An experiment conducted by The Ohio State University College of Medicine showed that omega-3 (found in fatty fish like wild Alaskan salmon) lowered anxiety symptoms in medical students by 20 percent.

In addition, tryptophan deficiency has been shown to exacerbate the symptoms of generalized social anxiety disorder, so eating more foods rich in tryptophan (e.g. nuts, seeds, soya foods, etc.) can help alleviate feelings of anxiety, especially in social situations.

Finally, an obvious culprit of increased anxiety among college students is caffeine and energy drinks, so avoiding these can also help promote a more tranquil state of mind.

Despite how young the field of nutritional mental health is, the research is broad and extends beyond just depression and anxiety to include things like bipolar disorder, psychosis, ADHD and so on. All in all, this research can be summed up with the following simple statement: if you eat better, you feel better.

In the spirit of National Nutrition Month, I encourage all of you to try eating healthy for a week (or a month if you’re up to the challenge) and see if you notice any positive difference in your psychological state.

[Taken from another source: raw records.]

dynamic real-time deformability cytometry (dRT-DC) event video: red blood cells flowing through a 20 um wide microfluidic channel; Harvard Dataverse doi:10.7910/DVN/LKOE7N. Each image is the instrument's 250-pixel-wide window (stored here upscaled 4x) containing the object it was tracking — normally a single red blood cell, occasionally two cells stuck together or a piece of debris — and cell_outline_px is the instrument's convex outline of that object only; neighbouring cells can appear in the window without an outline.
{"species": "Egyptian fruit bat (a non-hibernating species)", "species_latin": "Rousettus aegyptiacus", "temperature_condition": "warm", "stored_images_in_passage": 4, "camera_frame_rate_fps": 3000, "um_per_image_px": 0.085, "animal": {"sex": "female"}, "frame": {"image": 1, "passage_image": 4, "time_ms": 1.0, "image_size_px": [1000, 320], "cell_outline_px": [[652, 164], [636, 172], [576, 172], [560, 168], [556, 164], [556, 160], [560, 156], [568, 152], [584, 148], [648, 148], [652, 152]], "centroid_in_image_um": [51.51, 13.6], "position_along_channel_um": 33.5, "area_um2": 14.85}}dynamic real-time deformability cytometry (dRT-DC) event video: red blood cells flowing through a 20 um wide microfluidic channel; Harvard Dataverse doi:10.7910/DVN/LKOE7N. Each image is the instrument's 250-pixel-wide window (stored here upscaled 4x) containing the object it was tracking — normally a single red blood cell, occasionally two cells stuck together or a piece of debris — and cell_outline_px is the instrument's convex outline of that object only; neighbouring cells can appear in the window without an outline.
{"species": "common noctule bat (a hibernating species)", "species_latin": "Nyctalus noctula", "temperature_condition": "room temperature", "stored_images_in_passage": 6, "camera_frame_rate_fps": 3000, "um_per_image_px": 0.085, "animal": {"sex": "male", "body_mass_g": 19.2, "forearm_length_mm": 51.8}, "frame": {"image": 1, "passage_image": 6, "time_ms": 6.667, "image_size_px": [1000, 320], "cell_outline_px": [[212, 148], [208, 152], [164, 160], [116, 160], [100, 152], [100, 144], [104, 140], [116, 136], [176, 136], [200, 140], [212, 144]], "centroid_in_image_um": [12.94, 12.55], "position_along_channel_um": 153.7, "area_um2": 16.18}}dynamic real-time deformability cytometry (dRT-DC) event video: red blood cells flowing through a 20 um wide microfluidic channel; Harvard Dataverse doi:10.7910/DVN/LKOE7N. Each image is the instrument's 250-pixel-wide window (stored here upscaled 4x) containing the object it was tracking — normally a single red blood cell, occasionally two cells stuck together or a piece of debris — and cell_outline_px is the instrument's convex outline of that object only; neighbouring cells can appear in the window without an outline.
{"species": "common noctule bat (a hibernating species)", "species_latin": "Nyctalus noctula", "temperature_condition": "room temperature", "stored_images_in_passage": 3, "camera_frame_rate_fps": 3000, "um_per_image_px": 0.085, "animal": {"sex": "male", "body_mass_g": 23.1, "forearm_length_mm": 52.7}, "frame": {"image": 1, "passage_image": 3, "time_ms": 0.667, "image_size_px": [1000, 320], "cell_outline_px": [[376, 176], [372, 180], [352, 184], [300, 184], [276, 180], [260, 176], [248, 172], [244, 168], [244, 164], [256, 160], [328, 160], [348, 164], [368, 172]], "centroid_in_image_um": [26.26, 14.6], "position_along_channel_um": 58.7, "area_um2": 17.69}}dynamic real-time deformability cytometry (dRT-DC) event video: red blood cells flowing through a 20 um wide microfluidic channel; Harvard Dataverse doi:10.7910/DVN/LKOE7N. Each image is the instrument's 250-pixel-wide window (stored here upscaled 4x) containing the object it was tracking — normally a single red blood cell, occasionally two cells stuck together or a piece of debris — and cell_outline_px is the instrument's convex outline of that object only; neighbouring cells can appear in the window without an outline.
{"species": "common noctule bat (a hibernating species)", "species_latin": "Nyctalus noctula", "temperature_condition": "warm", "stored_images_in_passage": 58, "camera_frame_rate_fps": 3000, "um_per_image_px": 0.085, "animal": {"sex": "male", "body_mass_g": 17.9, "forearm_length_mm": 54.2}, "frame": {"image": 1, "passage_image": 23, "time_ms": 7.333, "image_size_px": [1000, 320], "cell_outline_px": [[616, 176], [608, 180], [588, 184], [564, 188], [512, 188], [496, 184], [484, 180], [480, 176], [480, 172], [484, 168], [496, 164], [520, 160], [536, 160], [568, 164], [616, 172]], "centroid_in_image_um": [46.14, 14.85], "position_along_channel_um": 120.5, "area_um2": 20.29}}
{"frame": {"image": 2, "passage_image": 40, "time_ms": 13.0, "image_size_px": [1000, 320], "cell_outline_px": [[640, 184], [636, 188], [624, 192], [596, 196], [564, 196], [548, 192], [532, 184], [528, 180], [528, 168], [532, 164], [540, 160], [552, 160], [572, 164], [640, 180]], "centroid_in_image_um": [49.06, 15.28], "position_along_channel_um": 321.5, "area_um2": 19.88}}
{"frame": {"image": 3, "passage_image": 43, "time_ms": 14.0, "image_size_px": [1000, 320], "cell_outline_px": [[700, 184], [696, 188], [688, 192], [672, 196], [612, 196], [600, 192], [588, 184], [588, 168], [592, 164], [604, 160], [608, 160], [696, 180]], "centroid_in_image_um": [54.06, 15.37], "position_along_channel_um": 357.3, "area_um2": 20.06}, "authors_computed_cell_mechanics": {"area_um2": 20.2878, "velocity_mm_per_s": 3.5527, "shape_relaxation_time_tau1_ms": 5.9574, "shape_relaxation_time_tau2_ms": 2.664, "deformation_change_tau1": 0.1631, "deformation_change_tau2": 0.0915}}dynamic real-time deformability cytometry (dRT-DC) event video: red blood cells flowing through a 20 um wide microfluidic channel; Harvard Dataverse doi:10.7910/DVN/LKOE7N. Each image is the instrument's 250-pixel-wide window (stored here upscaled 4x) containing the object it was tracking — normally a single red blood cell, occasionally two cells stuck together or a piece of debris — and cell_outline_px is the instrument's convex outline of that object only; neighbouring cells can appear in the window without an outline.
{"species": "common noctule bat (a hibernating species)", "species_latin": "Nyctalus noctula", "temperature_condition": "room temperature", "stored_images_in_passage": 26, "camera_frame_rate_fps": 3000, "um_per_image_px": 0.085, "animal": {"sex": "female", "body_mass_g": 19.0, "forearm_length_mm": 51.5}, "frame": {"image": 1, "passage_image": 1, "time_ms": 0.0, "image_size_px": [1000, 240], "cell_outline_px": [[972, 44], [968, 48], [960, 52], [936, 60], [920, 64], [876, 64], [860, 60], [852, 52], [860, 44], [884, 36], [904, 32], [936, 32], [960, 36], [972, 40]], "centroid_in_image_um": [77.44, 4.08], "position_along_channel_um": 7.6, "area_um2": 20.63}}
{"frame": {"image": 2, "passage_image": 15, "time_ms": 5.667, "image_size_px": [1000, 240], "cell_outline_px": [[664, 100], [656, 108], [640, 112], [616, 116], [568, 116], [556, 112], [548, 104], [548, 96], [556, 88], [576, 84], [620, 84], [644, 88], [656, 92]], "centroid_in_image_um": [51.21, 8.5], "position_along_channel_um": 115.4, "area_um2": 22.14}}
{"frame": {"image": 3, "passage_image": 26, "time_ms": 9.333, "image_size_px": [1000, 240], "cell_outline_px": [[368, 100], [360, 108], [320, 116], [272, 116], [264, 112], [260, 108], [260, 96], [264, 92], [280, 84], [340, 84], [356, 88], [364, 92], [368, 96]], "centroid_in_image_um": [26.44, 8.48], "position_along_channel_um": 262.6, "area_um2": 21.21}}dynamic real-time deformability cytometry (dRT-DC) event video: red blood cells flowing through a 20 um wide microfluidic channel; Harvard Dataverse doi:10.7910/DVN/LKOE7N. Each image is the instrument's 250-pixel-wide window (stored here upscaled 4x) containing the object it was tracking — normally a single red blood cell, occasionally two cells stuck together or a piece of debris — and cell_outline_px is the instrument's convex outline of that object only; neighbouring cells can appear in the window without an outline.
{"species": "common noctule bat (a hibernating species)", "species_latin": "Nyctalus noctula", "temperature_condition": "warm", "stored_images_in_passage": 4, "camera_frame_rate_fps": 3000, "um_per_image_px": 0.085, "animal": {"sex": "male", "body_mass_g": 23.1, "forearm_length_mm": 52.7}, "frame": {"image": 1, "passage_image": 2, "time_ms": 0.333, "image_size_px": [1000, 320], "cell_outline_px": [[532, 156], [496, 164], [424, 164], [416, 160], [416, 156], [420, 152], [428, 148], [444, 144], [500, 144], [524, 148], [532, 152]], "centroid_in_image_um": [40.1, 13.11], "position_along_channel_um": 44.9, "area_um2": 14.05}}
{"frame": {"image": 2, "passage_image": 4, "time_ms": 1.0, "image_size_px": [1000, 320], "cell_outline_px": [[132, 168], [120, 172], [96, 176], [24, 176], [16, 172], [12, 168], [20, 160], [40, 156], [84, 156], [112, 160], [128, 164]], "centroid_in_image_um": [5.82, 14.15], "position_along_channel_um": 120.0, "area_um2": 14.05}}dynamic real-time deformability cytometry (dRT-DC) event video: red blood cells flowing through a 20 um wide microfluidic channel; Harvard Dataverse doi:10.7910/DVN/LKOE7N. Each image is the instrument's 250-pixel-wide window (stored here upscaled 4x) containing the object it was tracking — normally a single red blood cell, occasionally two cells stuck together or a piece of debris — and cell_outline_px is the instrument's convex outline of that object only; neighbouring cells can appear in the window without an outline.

Eating healthy doesn’t have to be complex. Simply incorporate more fresh plant-based foods and whole grains into your diet and cut back on the heavily processed foods.

Make sure your healthy diet has variety; the more colorful your plate, the better! And always remember to reach out to Counseling and Psychological Services if you feel you need professional help. Eating healthy is helpful but certainly not a cure-all.